Winter quotes Dawn Goldworm who asserts that, “Synesthesia is not a subjective, personal interpretation.” This speaks to a larger confusion over what in synesthesia is universal and what is not. When sound-color pairings created by synesthetes resonate with the public (another study conducted by Ward that is referenced by Winter) it is because most likely they are tapping into cross-modal correspondences that are common to synesthetes and non-synesthetes alike (higher sounds-lighter colors vs. lower sounds-darker colors). Ward et al. suggest that this is because sound-color synesthesia may make use of some of the same pathways in the brain that are used for normal cross-modal perception. What is shared are the ways of mapping, not necessarily the map. For grapheme-color synesthetes that means what is shared is that there is form to color mapping, not the colors themselves.

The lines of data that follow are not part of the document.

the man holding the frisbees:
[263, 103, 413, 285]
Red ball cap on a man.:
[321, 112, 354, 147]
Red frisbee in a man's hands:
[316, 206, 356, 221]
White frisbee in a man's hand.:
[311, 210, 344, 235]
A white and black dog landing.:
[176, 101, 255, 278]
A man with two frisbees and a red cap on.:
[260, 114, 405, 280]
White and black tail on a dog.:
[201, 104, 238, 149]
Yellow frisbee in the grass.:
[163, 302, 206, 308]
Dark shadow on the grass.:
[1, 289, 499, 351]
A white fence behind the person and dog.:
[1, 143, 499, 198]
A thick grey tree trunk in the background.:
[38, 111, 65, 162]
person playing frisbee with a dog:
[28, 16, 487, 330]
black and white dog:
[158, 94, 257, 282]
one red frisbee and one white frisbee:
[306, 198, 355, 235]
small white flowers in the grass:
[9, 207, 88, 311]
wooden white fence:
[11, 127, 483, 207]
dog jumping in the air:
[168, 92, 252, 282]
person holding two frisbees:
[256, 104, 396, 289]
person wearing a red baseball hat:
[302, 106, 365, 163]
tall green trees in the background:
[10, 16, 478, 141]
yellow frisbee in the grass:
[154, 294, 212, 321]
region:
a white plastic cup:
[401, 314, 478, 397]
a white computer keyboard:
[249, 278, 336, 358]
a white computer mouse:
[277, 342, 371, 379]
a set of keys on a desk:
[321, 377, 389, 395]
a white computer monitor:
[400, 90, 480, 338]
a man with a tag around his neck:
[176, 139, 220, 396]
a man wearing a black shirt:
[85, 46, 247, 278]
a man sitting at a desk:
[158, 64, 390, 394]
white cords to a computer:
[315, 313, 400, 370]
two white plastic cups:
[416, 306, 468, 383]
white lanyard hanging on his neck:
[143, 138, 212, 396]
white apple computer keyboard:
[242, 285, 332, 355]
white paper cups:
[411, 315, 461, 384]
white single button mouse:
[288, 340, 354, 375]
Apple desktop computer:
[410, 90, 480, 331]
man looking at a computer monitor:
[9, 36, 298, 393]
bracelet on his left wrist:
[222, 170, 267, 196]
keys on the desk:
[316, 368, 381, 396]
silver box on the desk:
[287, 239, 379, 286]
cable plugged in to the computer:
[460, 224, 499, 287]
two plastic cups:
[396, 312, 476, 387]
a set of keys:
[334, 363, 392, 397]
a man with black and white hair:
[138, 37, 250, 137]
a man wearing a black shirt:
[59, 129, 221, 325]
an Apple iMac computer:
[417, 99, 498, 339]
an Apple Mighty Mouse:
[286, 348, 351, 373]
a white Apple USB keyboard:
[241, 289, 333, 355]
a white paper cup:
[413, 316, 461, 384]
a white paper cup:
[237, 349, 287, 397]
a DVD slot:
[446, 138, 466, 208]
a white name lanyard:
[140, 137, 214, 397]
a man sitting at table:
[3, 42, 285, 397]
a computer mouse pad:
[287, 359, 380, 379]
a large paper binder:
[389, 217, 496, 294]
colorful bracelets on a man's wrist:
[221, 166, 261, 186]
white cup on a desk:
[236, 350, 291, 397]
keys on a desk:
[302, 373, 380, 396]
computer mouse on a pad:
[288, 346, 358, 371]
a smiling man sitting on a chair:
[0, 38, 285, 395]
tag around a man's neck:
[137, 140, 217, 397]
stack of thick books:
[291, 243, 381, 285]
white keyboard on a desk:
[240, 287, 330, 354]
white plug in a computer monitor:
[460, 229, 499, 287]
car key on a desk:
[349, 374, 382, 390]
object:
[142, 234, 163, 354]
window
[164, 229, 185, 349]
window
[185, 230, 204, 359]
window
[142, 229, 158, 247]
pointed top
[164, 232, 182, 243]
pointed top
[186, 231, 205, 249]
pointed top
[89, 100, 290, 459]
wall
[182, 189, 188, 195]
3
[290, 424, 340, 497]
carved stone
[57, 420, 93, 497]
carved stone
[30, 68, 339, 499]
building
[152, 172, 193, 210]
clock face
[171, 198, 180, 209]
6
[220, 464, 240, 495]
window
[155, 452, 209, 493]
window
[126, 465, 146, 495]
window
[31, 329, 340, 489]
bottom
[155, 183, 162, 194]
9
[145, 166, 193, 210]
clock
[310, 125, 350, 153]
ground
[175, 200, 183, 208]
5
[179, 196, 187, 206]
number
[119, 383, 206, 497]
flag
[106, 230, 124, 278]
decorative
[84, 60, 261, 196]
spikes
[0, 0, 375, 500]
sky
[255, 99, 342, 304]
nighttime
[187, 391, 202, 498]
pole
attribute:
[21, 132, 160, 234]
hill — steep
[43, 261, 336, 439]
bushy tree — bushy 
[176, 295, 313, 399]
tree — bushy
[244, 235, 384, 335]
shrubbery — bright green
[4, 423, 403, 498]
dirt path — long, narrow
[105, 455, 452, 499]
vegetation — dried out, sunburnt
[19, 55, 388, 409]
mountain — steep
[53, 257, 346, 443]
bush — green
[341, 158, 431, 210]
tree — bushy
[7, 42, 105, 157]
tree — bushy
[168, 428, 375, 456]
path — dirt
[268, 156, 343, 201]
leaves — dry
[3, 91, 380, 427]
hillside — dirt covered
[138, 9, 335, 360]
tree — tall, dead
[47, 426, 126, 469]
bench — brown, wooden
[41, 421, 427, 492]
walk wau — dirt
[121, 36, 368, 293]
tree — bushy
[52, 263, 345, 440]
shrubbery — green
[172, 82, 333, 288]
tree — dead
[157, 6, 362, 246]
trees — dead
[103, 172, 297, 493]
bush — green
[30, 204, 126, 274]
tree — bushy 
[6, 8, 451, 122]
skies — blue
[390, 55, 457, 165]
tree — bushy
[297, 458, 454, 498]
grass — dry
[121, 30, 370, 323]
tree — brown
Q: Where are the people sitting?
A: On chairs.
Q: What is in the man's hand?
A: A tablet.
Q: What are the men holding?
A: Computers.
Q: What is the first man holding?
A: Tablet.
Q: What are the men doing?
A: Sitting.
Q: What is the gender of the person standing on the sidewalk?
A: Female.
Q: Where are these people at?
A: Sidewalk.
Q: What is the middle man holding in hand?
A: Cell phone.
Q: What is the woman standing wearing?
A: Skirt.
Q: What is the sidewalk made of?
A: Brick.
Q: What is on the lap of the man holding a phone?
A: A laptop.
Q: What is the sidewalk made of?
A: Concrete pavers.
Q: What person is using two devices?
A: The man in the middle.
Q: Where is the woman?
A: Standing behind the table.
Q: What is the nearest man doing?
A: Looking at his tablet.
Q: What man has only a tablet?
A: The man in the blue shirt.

In my own experience of grapheme-color synesthesia, there are very clear patterns of color-form mappings based on whether letters and numbers are angular, curvilinear, elongated, etc. Angular shapes tend to be reds, oranges, yellows and warm browns, whereas curvilinear shapes are blues, greens, purples and cooler browns. While these patterns are strong for some grapheme-color synesthetes they are not for others. There is such a great deal of variation within synesthesia and competing influences that determine synesthetic colors that it is unlikely that all synesthetic experiences could be generalized for the public in a way that would be meaningful. Synesthetes are not privy to some sort of “universals” that are invisible to other people, but rather have highly individualized mappings through which the world is understood, potentially informing decision-making processes in a way that is beneficial to creative pursuits.

Over many years working in the arts I have learned to see a great deal of minute variation in color, lighting, and form, as many non-synesthetes do. Whether my synesthesia predisposed me to seeing more detail or learning those skills is unclear. I don’t expect the fact that I see “J” as lime-green to mean anything to anyone except me. It does however help me to quickly recognize a “J” when I see one, which is particularly helpful in visual search tasks like scanning text for a specific word. I have used that skill in workplace settings before, but not for anything that involved much creativity.